Ou um Facebook Search no mobile? O Facebook tem o Graph Search no desktop, uma extraordinária ferramenta de pesquisa que permite não só saber de que fotos os amigos gostam, como de que restaurantes de sushi próximos de que os colegas da faculdade gostam. E é aqui que o Facebook prevista de investir, roubando espaço ao Foursquare ou ao Google Maps. Uma pesquisa social e utilitária faz falta no mobile, não tanto no desktop.

Por último, é possível através do Facebook fazer pagamentos seja em apps de terceiros, seja através do Facebook Gifts, seja com o cartão físico Facebook Card. Mas por que não o Facebook servir de hub para os pagamentos, como serve o PayPal, através do telemóvel?

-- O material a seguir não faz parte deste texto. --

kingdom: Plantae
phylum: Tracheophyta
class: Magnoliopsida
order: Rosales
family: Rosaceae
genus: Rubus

Será 2014 o ano do mobile para o Facebook? A rede social ainda tem muito para fazer. A app principal tem algumas inconsistências (o HTML5 ainda está muito presente em algumas partes, apesar de a app ser nativa). E a rede social tem um passado de falhas: o Poke e o Camera são dois exemplos; o Home é outro. Todavia, e em defesa do Facebook, o Poke foi mais uma brincadeira de hackathon e uma tentativa de atacar o Snapchat quando este ainda estava a dar os primeiros passos. A segunda serviu para testar funcionalidades posteriormente introduzidas na app principal. E a última… bem, a última é assunto para outro post.